Mid-October 1998
A good count on three packs
10-16-98 (update 10-18)
Email addresses for members of Congress, the media, and other officials.The latest Yellowstone wolf tracking flight got good visual observations of three of the largest packs. Dr. Doug Smith told me that they saw twenty of the Rose Creek Pack together in Slough Creek. It is possible the pack has even a few more members. If every pup survived the summer (unlikely), this huge pack would be even larger -- 24 wolves. The pack seems to be moving down into its winter range.
They also observed eleven wolves in the Leopold Pack on its winter range north of the highway on the Blacktail Deer Plateau (note: their summer range is a few miles further south). The only radio-collared wolves in the pack are the venerable alpha pair no. 2M and 7F. The rest of the new collars from last winter have been chewed off. Smith is fairly certain that there are five pups in the pack.
The most amazing observation was fifteen wolves in the Crystal Creek pack bedded down together in the Pelican Valley, with their new alpha male 104M, and a grizzly bear. This huge pack was bedded with a grizzly! The grizzly got up and walked within a few feet of a yearling wolf, and all the wolf did was stand up and move so the bear could pass. Smith hypothesized that grizzlies are so common in the Pelican that the wolves and bears may only be tense around each other when there is a kill. Not too many folks ever make it into the Pelican because it is "grizzly central," and there are strict closures and restrictions on human travel for safety reasons.
Smith thinks there is one more wolf in the pack, bringing the total to sixteen wolves.
Other news:
No. 16F and her pups were finally located, and only about six miles from their previous location in Cottonwood Creek. They were about four miles north of Yellowstone Pack above the mining town of Jardine in Bear Creek. The entire area around Gardiner and Jardine is deer winter range. This is probably how amazing no.16 has been able to keep her pups alive. She is one Yellowstone wolf who lives on deer rather than elk. The pups normally don't' contribute much to the hunt until about February so she still has her work cut out. Howver, the deer population in the area is greater in the winter than in the summer.
The Chief Joseph Pack was back in the headwaters of the Gallatin River in the Park after killing a sheep dog northwest of the Park in Tom Miner Basin. There seems to be good cooperation between the rancher the wolf team. The Chief Joseph Pack visits Tom Miner Basin about once a month as part of a big loop they travel.
The Druid Peak Pack remains fairly scattered around the Lamar Valley, on Specimen Ridge, and in the upper Lamar around Cache Creek and even further upstream.
The Nez Perce Pack -- five adult wolves, and maybe or maybe not, pups -- was radio tracked in Nez Perce Creek.
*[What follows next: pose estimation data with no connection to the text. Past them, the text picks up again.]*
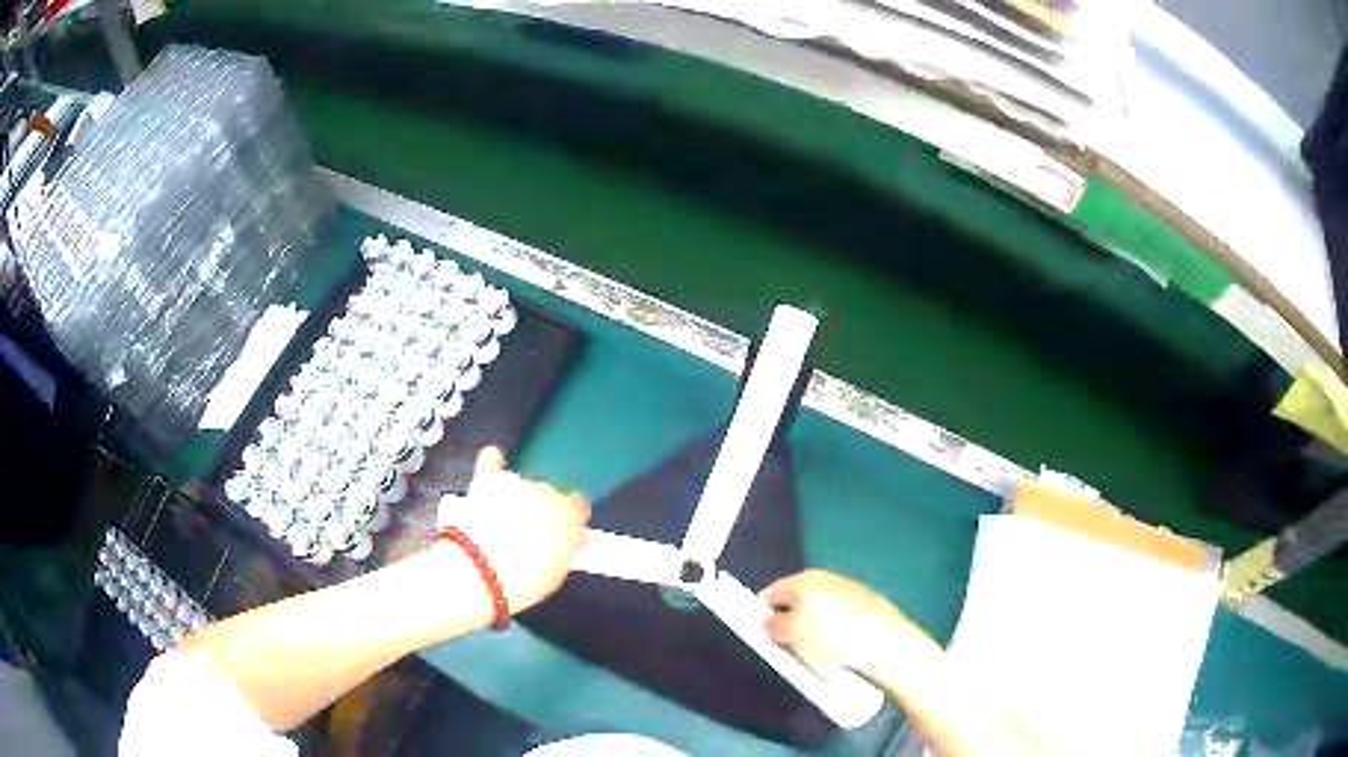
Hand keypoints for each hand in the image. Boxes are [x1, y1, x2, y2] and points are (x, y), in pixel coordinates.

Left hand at [439, 447, 590, 614]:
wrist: (481, 571)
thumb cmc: (524, 580)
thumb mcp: (556, 571)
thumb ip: (567, 547)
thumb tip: (573, 538)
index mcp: (569, 515)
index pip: (577, 505)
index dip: (568, 517)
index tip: (560, 530)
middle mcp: (546, 492)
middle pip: (548, 493)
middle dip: (540, 508)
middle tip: (527, 531)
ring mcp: (516, 483)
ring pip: (521, 483)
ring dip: (516, 495)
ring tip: (502, 517)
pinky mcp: (488, 480)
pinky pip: (492, 461)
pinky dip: (493, 462)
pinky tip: (493, 463)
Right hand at [761, 569, 917, 677]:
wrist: (886, 642)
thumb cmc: (833, 636)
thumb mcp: (792, 634)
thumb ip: (771, 626)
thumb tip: (768, 623)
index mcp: (803, 579)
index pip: (770, 594)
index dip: (762, 616)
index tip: (764, 638)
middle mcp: (825, 577)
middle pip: (795, 601)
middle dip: (789, 623)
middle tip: (790, 648)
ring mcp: (848, 589)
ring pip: (817, 611)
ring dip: (812, 629)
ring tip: (817, 653)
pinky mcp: (866, 602)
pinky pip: (838, 617)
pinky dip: (834, 631)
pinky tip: (839, 649)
They have rarely been observed visually. It's the only pack in the Park for which there is no pup count even this late in the year.
The Soda Butte Pack was in their normal range -- this time on the Yellowstone River Delta as it empties into Yellowstone Lake. They had killed a moose. Amazingly 3 year-old female, no. 24F, the pack's beta female, remains with the pack despite a number of lone Thorofare and Washakie males in the general area. The pack is led by female 14F. There is no alpha male. "Old Blue," no. 13M, the former alpha male died of old age in late winter 1997.
The Sunlight Pair moved into the Park and was located in Miller Creek, a headwater tributary of the Lamar River near the east boundary of the Park.
It looks like the Thorofare and Washakie yearlings have dissipated as any kind of packs. Lone wolves and maybe pairs are wandering the Teton and Washakie Wilderness and the southern part of Yellowstone. I ask the annual question, "as the ten thousand or so elk migrate south into Jackson Hole for the winter, will any of these yearlings follow them?"
We spent the weekend wolf watching, or trying to. We briefly saw eight of the Druid Peak Pack in Jasper Creek, south across the Lamar Valley from the Buffalo Ranch. Extensive efforts to locate the Rose Creek 20, or so, were unsuccessful.
Compared to our mid-October trip a year ago, the Park is warmer, there is less snow, and the elk remain high.
The Park was beautiful and uncrowded, but I felt an air of sadness that the bison may soon again be under the gun in Montana Department of Livestock's ceaseless campaign against the bison.